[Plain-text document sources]
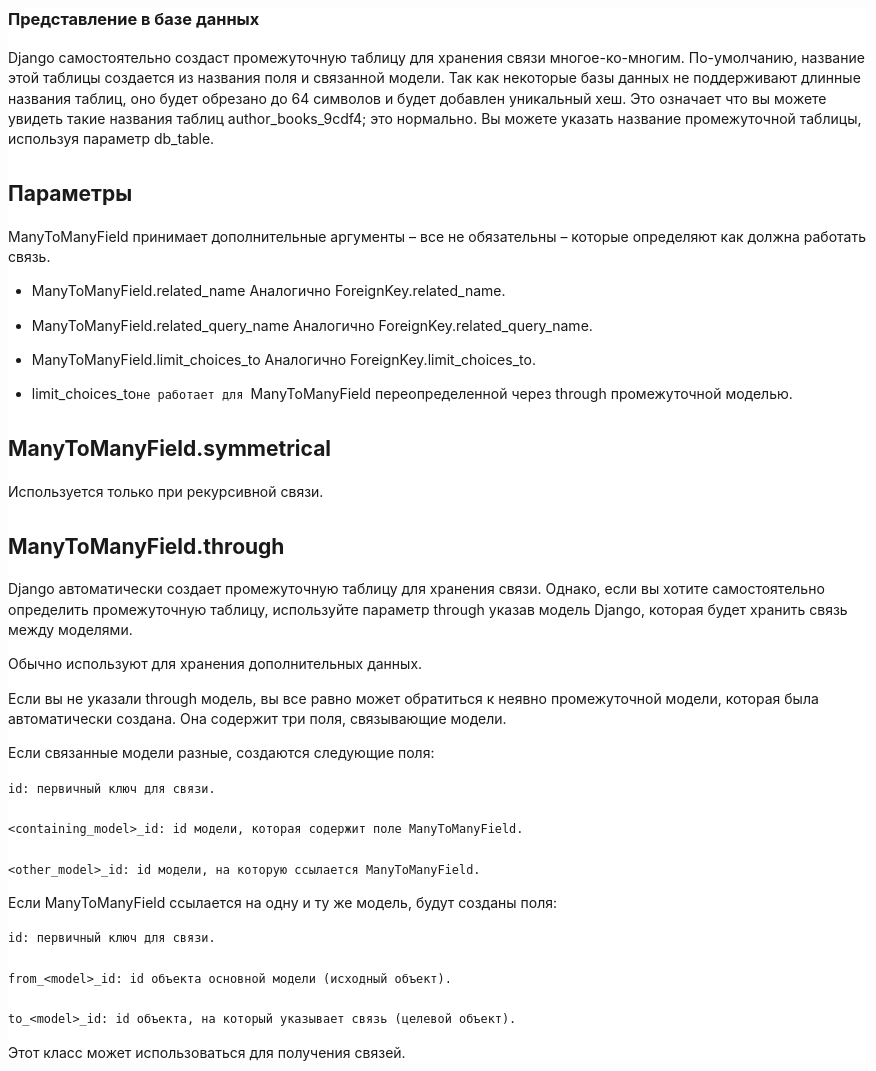 ### Представление в базе данных
Django самостоятельно создаст промежуточную таблицу для хранения связи многое-ко-многим. По-умолчанию, название этой таблицы создается из названия поля и связанной модели. Так как некоторые базы данных не поддерживают длинные названия таблиц, оно будет обрезано до 64 символов и будет добавлен уникальный хеш. Это означает что вы можете увидеть такие названия таблиц author_books_9cdf4; это нормально. Вы можете указать название промежуточной таблицы, используя параметр db_table.

## Параметры
ManyToManyField принимает дополнительные аргументы – все не обязательны – которые определяют как должна работать связь.

- ManyToManyField.related_name
Аналогично ForeignKey.related_name.

- ManyToManyField.related_query_name
Аналогично ForeignKey.related_query_name.

- ManyToManyField.limit_choices_to
Аналогично ForeignKey.limit_choices_to.

- limit_choices_to``не работает для ``ManyToManyField переопределенной через through промежуточной моделью.

## ManyToManyField.symmetrical
Используется только при рекурсивной связи.

## ManyToManyField.through
Django автоматически создает промежуточную таблицу для хранения связи. Однако, если вы хотите самостоятельно определить промежуточную таблицу, используйте параметр through указав модель Django, которая будет хранить связь между моделями.

Обычно используют для хранения дополнительных данных.

Если вы не указали through модель, вы все равно может обратиться к неявно промежуточной модели, которая была автоматически создана. Она содержит три поля, связывающие модели.

Если связанные модели разные, создаются следующие поля:
```
id: первичный ключ для связи.

<containing_model>_id: id модели, которая содержит поле ManyToManyField.

<other_model>_id: id модели, на которую ссылается ManyToManyField.
```
Если ManyToManyField ссылается на одну и ту же модель, будут созданы поля:
```
id: первичный ключ для связи.

from_<model>_id: id объекта основной модели (исходный объект).

to_<model>_id: id объекта, на который указывает связь (целевой объект).
```
Этот класс может использоваться для получения связей.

• _TASK REQUIREMENTS_
Return the data exactly as it stands, minus the pictures.

• _RESPONSE BOX_
 ### Представление в базе данных
Django самостоятельно создаст промежуточную таблицу для хранения связи многое-ко-многим. По-умолчанию, название этой таблицы создается из названия поля и связанной модели. Так как некоторые базы данных не поддерживают длинные названия таблиц, оно будет обрезано до 64 символов и будет добавлен уникальный хеш. Это означает что вы можете увидеть такие названия таблиц author_books_9cdf4; это нормально. Вы можете указать название промежуточной таблицы, используя параметр db_table.

## Параметры
ManyToManyField принимает дополнительные аргументы – все не обязательны – которые определяют как должна работать связь.

- ManyToManyField.related_name
Аналогично ForeignKey.related_name.

- ManyToManyField.related_query_name
Аналогично ForeignKey.related_query_name.

- ManyToManyField.limit_choices_to
Аналогично ForeignKey.limit_choices_to.

- limit_choices_to``не работает для ``ManyToManyField переопределенной через through промежуточной моделью.

## ManyToManyField.symmetrical
Используется только при рекурсивной связи.

## ManyToManyField.through
Django автоматически создает промежуточную таблицу для хранения связи. Однако, если вы хотите самостоятельно определить промежуточную таблицу, используйте параметр through указав модель Django, которая будет хранить связь между моделями.

Обычно используют для хранения дополнительных данных.

Если вы не указали through модель, вы все равно может обратиться к неявно промежуточной модели, которая была автоматически создана. Она содержит три поля, связывающие модели.

Если связанные модели разные, создаются следующие поля:
```
id: первичный ключ для связи.

<containing_model>_id: id модели, которая содержит поле ManyToManyField.

<other_model>_id: id модели, на которую ссылается ManyToManyField.
```
Если ManyToManyField ссылается на одну и ту же модель, будут созданы поля:
```
id: первичный ключ для связи.

from_<model>_id: id объекта основной модели (исходный объект).

to_<model>_id: id объекта, на который указывает связь (целевой объект).
```
Этот класс может использоваться для получения связей.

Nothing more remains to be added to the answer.